The period of the sine function is **2π**, which means that the value of the function is the same every 2π units.

The sine function, like cosine, tangent, cotangent, and many other trigonometric function, is a **periodic function**, which means it repeats its values on regular intervals, or "periods." In the case of the sine function, that interval is 2π.

#### TL;DR (Too Long; Didn't Read)

**TL;DR (Too Long; Didn't Read)**

The period of the sine function is 2π.

For instance, sin(π) = 0. If you add 2π to the *x*-value, you get sin(π + 2π), which is sin(3π). Just like sin(π), sin(3π) = 0. Every time you add or subtract 2π from our *x*-value, the solution will be the same.

## Sciencing Video Vault

You can easily see the period on a graph, as the distance between "matching" points. Since the graph of *y* = sin(*x*) looks like a single pattern repeated over and over again, you can also think of it as the distance along the *x*-axis before the graph starts to repeat itself.

On the unit circle, 2π is a trip all the way around the circle. Any amount greater than 2π radians means that you keep looping around the circle -- that's the repeating nature of the sine function, and another way to illustrate that every 2π units, the function's value will be the same.

## Changing the Period of the Sine Function

The period of the basic sine function *y* = sin(*x*) is 2π, but if *x* is multiplied by a constant, that can change the value of the period.

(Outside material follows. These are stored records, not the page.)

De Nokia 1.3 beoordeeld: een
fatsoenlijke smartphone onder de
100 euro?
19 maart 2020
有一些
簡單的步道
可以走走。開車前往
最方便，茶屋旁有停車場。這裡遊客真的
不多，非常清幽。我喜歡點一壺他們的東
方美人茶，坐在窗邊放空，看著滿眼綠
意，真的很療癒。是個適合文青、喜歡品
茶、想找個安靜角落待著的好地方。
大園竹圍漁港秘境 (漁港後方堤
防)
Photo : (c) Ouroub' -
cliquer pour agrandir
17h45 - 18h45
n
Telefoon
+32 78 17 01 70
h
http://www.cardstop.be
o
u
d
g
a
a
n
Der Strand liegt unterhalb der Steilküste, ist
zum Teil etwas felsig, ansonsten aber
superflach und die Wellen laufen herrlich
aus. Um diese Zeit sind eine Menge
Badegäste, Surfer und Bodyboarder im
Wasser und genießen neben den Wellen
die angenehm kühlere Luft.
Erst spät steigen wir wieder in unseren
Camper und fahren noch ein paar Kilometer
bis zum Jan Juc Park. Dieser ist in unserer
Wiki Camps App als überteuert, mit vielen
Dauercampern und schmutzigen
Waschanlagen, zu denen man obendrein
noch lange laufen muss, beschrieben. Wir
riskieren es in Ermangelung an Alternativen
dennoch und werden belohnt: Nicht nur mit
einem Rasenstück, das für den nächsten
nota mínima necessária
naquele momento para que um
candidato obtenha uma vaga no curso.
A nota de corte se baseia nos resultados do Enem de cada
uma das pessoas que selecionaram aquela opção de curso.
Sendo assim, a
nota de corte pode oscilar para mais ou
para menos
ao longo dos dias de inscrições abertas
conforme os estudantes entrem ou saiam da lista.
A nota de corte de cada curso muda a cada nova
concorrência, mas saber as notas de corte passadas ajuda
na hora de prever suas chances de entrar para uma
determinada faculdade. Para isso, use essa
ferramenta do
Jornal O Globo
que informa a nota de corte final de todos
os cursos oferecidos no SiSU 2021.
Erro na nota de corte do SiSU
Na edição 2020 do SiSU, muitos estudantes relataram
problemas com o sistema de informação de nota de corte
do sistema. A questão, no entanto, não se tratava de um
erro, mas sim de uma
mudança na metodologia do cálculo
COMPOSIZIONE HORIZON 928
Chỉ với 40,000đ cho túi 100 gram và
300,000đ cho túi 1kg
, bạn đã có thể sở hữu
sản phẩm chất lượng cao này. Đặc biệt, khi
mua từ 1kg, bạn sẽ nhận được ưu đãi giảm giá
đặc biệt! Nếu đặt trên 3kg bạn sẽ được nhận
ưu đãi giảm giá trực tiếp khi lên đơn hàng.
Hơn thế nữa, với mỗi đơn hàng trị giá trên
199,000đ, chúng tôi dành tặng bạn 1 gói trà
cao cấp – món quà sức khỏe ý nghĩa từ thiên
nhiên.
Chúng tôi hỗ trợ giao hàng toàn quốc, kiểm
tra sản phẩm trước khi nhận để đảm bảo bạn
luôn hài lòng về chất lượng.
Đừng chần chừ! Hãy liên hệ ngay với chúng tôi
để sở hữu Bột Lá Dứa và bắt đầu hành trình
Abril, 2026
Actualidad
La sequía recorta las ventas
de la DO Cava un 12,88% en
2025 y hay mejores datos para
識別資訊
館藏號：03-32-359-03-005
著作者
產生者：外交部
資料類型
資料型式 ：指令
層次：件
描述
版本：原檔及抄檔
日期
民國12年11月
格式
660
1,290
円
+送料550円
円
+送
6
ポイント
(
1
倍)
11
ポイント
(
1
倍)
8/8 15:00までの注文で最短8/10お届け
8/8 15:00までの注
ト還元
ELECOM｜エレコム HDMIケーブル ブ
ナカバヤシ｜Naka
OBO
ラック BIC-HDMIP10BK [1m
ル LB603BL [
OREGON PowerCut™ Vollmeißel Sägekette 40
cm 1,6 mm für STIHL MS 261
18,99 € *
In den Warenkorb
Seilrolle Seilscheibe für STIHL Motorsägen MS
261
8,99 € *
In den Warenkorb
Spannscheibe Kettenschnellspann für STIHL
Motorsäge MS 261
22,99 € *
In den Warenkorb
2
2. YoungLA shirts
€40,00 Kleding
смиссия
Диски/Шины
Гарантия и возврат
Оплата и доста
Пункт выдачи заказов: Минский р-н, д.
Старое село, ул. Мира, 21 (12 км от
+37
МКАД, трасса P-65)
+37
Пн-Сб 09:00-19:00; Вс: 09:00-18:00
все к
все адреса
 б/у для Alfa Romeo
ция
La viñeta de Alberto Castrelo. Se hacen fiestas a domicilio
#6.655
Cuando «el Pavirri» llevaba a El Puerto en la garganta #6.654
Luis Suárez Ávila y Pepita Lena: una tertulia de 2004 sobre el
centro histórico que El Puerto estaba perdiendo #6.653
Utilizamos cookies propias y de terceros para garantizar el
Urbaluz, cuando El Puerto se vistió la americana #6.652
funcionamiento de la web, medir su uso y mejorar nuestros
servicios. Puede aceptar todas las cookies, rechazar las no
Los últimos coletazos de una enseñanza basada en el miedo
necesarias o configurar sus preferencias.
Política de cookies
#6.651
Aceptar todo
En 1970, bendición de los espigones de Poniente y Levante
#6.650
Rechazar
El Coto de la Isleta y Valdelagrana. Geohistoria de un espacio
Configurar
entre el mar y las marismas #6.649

If *x* is multiplied by a number greater than 1, that "speeds up" the function, and the period will be smaller. It won't take as long for the function to start repeating itself.

For example, *y* = sin(2_x_) doubles the "speed" of the function. The period is only π radians.

But if *x* is multiplied by a fraction between 0 and 1, that "slows down" the function, and period is larger because it takes a longer time for the function to repeat itself.

For example, *y* = sin(*x*/2) cuts the "speed" of the function in half; it takes a long time (4π radians) for it to complete a full cycle and start to repeat itself again.

## Find the period of a sine function

Say you want to calculate the period of a modified sine function like *y* = sin(2_x_) or *y* = sin(*x*/2). The coefficient of *x* is the key; let's call that coefficient *B*.

So if you have an equation in the form *y* = sin(*Bx*), then:

Period = 2π / |*B*|

The bars | | mean "absolute value," so if *B* is a negative number, you would just use the positive version. If B was −3, for instance, you would just go with 3.

This formula works even if you have a complicated-looking variation of the sine function, like *y* = (1/3) × sin(4_x_ + 3). The coefficient of *x* is all that matters for calculating the period, so you would still do:

Period = 2π / |4|

Period = π/2

## Find the period of any trig function

To find the period of cosine, tangent and other trig functions, you use a very similar process. Just use the standard period for the specific function you're working with when you calculate.

Since the period of cosine is 2π, the same as sine, the formula for the period of a cosine function will be the same as it is for sine. But for other trig functions with a different period, like tangent or cotangent, we make a slight adjustment. For example, the period of cot(*x*) is π, so the formula for the period of *y* = cot(3_x_) is:

Period = π / |3| , where we use π instead of 2π.